1. 程式人生 > >UVALive - 4513 Stammering Aliens [ Hash + 二分 ]

UVALive - 4513 Stammering Aliens [ Hash + 二分 ]

Problem Description

Dr. Ellie Arroway has established contact with an extraterrestrial civilization. However, all efforts
to decode their messages have failed so far because, as luck would have it, they have stumbled upon
a race of stuttering aliens! Her team has found out that, in every long enough message, the most
important words appear repeated a certain number of times as a sequence of consecutive characters,
even in the middle of other words.
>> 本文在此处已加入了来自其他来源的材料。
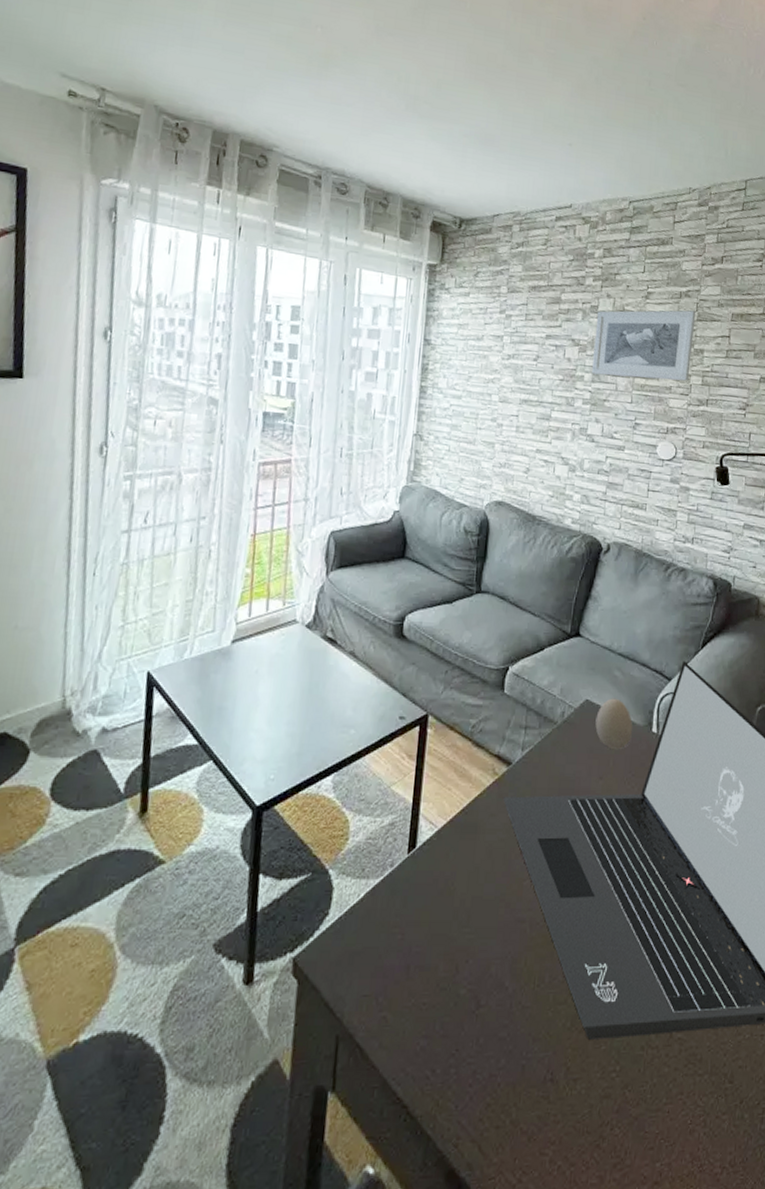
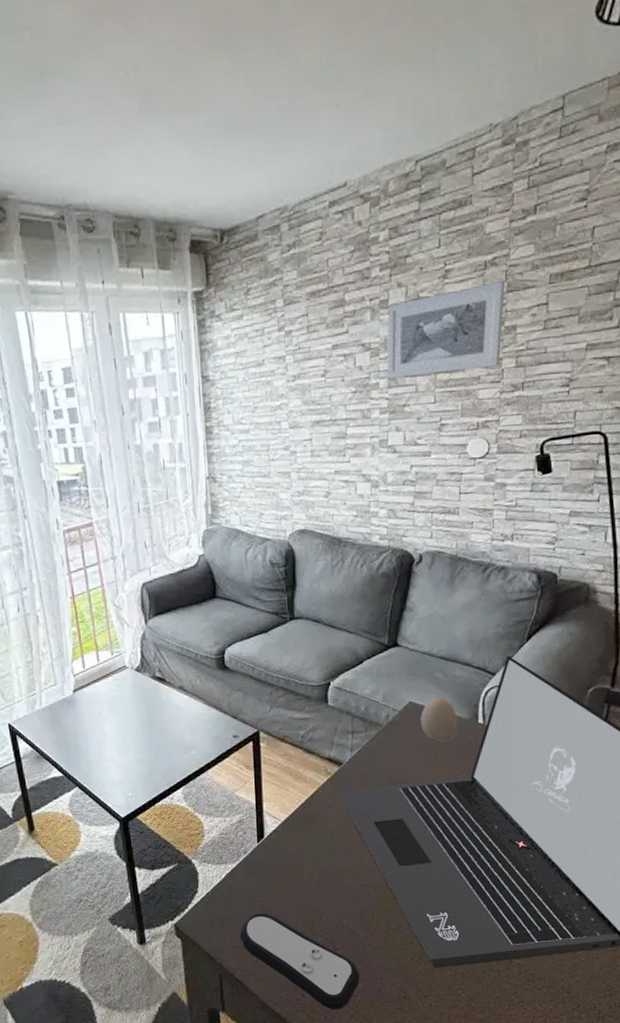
remote control: none [369,949,504,1095] -> present [239,913,360,1010]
Furthermore, sometimes they use contractions in an obscure manner.
For example, if they need to say bab twice, they might just send the message babab, which has been
abbreviated because the second b of the first word can be reused as the first b of the second one.
Thus, the message contains possibly overlapping repetitions of the same words over and over again.
As a result, Ellie turns to you, S.R. Hadden, for help in identifying the gist of the message.
Given an integer m, and a string s, representing the message, your task is to find the longest
substring of s that appears at least m times. For example, in the message baaaababababbababbab, the
length-5 word babab is contained 3 times, namely at positions 5, 7 and 12 (where indices start at zero).
No substring appearing 3 or more times is longer (see the first example from the sample input). On
the other hand, no substring appears 11 times or more (see example 2).
In case there are several solutions, the substring with the rightmost occurrence is preferred (see
example 3).

Input

The input contains several test cases. Each test case consists of a line with an integer m (m ≥ 1),
the minimum number of repetitions, followed by a line containing a string s of length between m and
40 000, inclusive. All characters in s are lowercase characters from ‘a’ to ‘z’. The last test case is
denoted by m = 0 and must not be processed.

Output

Print one line of output for each test case. If there is no solution, output ‘none’; otherwise, print two
integers in a line, separated by a space. The first integer denotes the maximum length of a substring
appearing at least m times; the second integer gives the rightmost possible starting position of such a
substring.

Sample Input

3
baaaababababbababbab
11
baaaababababbababbab
3
cccccc
0

Sample Output

5 12
none
4 2

題意:給定一個字串,找出重複出現超過m次的字串的最大開始下標
思路: Hash + 二分 對字串的長度進行二分 時間複雜度 O( n*lgn )

AC code:

/*給定一個字串,找出重複出現超過m次的字串的最大開始下標*/
#include <map>
#include <cstdio>
#include <cstring>
#include <iostream>
#include <algorithm>

using namespace std;

typedef unsigned long long llu;

const int maxn = 4e4+50;

int len ,t ;
llu seed = 131,Hash[maxn],temp[maxn];
char str[maxn];

void init() {
    Hash[0] = 1;
    for (int i = 1;i <= len;i++) {
        Hash[i] = Hash[i-1]*seed + (str[i]-'a'+1);
    }
}

llu get(int l,int r) {
    return Hash[r] - Hash[l-1] * temp[r-l+1] ;
}

bool judge (int length) {
    map<llu,int>mp;
    for (int i = length;i <= len ; i ++ ) {
        if( ++mp[get(i-length+1,i)] >= t ) {
            return true;
        }
    }
    return false;
}

int main(){
    temp[0] = 1;
    for (int i = 1;i<=maxn;i++) {
        temp[i] = temp[i-1] * seed;
    }
    while ( ~scanf("%d",&t) && t ) {
        scanf("%s",str+1);
        len = strlen(str+1);
        init();
        int l = 1 ,r = len ,mid ;
        if ( !judge(l) ) { printf("none\n");  continue; }
        while ( l <= r ) {
            mid = (l + r)>>1;
            if ( judge(mid) ) {
                l = mid + 1;
            } else {
                r = mid - 1;
            }
        }
        int ans;
        map<llu,int>mp;
        for (int i = r ;i <= len;i++) {
        //printf("%d %llu\n",i,get(i-r+1,i));
            if ( ++mp[get(i-r+1,i)] >= t ) {
                ans = i-r;
            }
        }
        printf("%d %d\n",r,ans);
    }
    return 0;
}
/*
3
baaaababababbababbab
11
baaaababababbababbab
3
cccccc
0
*/